Adekanmi Daniel Omole
Theoretical Biology
Institute for Evolution and Biodiversity
Hüfferstr. 1
D-48149 Münster, Germany
Tel.: +49 251/83-21660
aomole@uni-muenster.de
Nationality: Nigerian
Mathematical modelling
Genome evolution
Transposable elements
Evolutionary dynamics of transposable elements
Project funded in the framework of the priority program: Genomic Basis of Evolutionary Innovation (GEvol), in collaboration with Prof. Dr. Lena Wilfert, University of Ulm.
Telomeres are a widespread solution to the challenge eukaryotes face; protecting coding DNA from the shortening of chromosomal termini with each round of cell replication, and telomeres themselves are maintained by the enzyme telomerase, which adds repeating DNA motifs onto chromosome ends. Drosophila are the only unique genus of Diptera that we know of where transposable elements (TEs) are the sole means of maintaining chromosome ends. These TEs act like telomerase, extending telomeric regions by successive transposition. This system has been heralded as a clear-cut example of TE domestication but evidence in support of this idea is lacking and the evolution of telomere-specific TEs is not well understood. This project will determine if telomere-specific TEs are an innovative means of preserving telomeres in the absence of telomerase or simply selfish genetic elements avoiding host-silencing in a genomic safe-site. To achieve this, we will apply concepts from ecology to model the evolutionary dynamics of TEs under neutral scenarios, and empirically test (conducted by our collaborators in Ulm) for signatures of conflict or cooperation between host and TEs to understand any deviation from neutral modelling predictions. By integrating theoretical and empirical approaches across taxonomic levels, we will gain insight into TE domestication and the evolutionary drivers of innovative mechanisms of telomere maintenance.
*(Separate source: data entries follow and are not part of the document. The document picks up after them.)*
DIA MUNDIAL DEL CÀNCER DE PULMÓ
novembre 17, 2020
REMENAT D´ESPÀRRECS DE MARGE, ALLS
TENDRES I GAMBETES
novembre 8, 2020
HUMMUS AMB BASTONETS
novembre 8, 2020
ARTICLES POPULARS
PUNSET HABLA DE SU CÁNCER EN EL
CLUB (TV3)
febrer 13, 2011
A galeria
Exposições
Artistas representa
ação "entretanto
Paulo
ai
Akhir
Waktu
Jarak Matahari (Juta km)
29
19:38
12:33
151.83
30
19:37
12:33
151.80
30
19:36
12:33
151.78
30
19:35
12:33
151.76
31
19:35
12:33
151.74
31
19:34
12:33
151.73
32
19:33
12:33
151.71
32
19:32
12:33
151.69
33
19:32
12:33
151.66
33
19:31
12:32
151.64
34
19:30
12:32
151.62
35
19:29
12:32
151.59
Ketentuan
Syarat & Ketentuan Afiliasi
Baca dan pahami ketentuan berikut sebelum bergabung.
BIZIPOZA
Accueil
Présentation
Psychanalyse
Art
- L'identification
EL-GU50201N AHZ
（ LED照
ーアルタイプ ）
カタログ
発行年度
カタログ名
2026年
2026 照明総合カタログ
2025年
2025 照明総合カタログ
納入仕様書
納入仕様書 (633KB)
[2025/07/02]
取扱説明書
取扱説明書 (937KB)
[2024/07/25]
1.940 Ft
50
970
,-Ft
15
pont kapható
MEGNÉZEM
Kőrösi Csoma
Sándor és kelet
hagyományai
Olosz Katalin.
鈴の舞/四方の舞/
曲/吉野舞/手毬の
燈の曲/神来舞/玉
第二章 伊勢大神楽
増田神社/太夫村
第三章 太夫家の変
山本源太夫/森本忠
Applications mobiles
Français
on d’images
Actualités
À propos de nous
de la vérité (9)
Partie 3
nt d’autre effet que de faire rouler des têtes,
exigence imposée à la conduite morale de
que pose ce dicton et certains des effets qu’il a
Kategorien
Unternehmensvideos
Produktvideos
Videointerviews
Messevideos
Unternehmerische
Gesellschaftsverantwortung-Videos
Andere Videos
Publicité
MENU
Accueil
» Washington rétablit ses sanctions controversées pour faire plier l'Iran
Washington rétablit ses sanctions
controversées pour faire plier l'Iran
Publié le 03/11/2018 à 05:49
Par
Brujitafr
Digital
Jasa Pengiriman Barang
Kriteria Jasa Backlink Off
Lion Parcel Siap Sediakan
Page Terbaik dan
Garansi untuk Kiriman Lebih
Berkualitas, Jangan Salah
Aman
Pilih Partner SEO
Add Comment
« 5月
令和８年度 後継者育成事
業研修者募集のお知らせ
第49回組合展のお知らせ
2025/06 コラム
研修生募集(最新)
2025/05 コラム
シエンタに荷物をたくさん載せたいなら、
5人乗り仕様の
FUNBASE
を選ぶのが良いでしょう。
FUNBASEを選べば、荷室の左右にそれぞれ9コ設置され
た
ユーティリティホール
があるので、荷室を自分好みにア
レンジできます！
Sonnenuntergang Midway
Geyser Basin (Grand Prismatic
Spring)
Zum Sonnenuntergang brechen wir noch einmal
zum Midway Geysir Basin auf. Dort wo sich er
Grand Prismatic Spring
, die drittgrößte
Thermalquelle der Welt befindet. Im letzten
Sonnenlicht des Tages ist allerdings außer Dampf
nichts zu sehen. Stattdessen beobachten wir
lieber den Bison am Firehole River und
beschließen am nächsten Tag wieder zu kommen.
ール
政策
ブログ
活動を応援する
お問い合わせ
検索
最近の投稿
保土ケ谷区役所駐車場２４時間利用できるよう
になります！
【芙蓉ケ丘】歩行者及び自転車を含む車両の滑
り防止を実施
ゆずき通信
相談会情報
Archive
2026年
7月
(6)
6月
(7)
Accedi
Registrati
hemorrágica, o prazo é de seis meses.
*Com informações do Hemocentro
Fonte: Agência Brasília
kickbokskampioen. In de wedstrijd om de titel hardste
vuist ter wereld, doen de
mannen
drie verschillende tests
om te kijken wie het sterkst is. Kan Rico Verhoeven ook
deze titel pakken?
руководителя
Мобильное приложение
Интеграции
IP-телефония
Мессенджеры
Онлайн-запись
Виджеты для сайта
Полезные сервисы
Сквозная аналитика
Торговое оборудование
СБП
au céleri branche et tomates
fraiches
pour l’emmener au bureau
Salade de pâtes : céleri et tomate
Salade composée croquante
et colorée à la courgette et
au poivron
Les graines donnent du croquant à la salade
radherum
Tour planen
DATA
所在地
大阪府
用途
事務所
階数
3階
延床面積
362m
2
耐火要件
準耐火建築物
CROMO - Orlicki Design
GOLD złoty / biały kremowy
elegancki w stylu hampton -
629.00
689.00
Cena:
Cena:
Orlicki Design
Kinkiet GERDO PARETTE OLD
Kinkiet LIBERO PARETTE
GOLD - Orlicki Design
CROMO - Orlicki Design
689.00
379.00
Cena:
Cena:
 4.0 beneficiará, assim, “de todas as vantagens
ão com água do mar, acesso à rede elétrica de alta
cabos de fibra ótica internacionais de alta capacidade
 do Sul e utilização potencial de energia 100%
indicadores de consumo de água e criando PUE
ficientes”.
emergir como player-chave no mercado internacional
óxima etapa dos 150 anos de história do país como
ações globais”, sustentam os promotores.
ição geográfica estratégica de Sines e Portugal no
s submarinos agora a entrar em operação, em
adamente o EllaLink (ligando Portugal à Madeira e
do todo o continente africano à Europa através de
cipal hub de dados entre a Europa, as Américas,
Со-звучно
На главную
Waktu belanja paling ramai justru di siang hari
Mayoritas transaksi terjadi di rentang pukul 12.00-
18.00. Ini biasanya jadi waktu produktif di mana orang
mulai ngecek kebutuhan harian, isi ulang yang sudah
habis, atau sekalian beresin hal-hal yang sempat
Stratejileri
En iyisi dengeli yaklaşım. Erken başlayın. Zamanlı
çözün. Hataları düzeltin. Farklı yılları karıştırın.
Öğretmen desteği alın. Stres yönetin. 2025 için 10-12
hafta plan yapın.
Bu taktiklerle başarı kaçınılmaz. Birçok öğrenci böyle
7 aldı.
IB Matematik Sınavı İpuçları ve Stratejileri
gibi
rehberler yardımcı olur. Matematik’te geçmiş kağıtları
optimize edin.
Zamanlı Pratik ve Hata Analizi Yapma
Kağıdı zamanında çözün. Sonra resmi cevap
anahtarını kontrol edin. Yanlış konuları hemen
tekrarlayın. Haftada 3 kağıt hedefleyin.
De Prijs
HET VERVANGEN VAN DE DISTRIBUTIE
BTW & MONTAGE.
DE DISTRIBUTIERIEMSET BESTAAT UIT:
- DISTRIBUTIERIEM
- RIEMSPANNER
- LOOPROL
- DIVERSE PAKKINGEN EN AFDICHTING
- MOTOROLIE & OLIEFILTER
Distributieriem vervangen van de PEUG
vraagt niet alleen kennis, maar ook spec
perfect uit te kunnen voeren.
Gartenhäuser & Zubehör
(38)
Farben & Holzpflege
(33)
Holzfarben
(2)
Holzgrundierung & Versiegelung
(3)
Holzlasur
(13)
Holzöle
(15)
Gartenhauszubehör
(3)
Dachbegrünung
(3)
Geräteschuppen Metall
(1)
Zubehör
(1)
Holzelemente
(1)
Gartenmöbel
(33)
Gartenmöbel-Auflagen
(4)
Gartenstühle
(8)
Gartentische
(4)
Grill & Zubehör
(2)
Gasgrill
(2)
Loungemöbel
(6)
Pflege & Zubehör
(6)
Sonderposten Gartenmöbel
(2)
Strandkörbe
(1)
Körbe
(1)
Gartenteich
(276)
This project will also determine if telomere-specific TEs are an innovative means of preserving telomeres in the absence of telomerase or if these TEs are simply localizing in a genomic safe-site to avoid host-regulation. Bridging the gap between these existing models and a neutral biodiversity model that predicts TE diversity within and between species is the ultimate goal of the theoretical part of this project.The development of these models will be informed by the empirical work conducted by our collaborators in Ulm. In turn, empirical data will
be tested against neutral model predictions and drivers of potential deviation from neutrality will be identified experimentally. Collectively, this will elucidate the evolution of telomere-specific TEs from a theoretical and empirical perspective. By integrating these approaches across taxonomic levels, this project will provide insight into the evolutionary drivers of alternative innovative end-replication solutions.